§ Stored data
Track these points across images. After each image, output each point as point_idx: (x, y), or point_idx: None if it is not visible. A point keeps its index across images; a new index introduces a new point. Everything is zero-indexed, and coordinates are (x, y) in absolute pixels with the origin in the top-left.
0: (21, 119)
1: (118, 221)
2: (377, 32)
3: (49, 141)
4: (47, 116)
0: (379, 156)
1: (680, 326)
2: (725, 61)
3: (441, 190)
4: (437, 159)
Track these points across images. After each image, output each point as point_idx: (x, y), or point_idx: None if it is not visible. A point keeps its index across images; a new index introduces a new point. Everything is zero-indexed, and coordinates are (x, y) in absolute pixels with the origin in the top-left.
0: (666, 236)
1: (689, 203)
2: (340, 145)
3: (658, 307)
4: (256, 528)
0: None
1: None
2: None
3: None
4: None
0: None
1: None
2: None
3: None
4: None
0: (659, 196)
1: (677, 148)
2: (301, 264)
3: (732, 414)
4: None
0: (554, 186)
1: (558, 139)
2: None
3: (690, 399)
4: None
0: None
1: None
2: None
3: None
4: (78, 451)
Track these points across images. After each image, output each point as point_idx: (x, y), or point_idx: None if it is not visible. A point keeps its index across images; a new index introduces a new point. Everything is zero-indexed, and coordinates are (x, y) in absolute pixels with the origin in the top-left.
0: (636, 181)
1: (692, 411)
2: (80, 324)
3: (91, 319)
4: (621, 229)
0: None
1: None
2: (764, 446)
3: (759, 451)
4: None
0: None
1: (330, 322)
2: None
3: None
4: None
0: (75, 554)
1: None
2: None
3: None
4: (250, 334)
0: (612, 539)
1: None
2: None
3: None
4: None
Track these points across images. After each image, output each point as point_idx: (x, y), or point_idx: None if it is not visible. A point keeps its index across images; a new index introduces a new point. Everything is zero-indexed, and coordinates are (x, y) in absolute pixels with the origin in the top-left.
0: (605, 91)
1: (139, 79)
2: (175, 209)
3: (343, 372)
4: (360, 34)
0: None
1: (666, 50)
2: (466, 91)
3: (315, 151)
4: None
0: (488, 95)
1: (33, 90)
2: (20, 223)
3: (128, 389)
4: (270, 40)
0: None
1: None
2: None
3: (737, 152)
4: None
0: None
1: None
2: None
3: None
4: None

§ AIM
Rewrite the listing above as a numbered list, starting with its first line and continuing through the line containing "4: (437, 159)", both included. Leave out any blank lines.

§ EXERCISE RESPONSE
1. Track these points across images. After each image, output each point as point_idx: (x, y), or point_idx: None if it is not visible. A point keeps its index across images; a new index introduces a new point. Everything is zero-indexed, and coordinates are (x, y) in absolute pixels with the origin in the top-left.
2. 0: (21, 119)
3. 1: (118, 221)
4. 2: (377, 32)
5. 3: (49, 141)
6. 4: (47, 116)
7. 0: (379, 156)
8. 1: (680, 326)
9. 2: (725, 61)
10. 3: (441, 190)
11. 4: (437, 159)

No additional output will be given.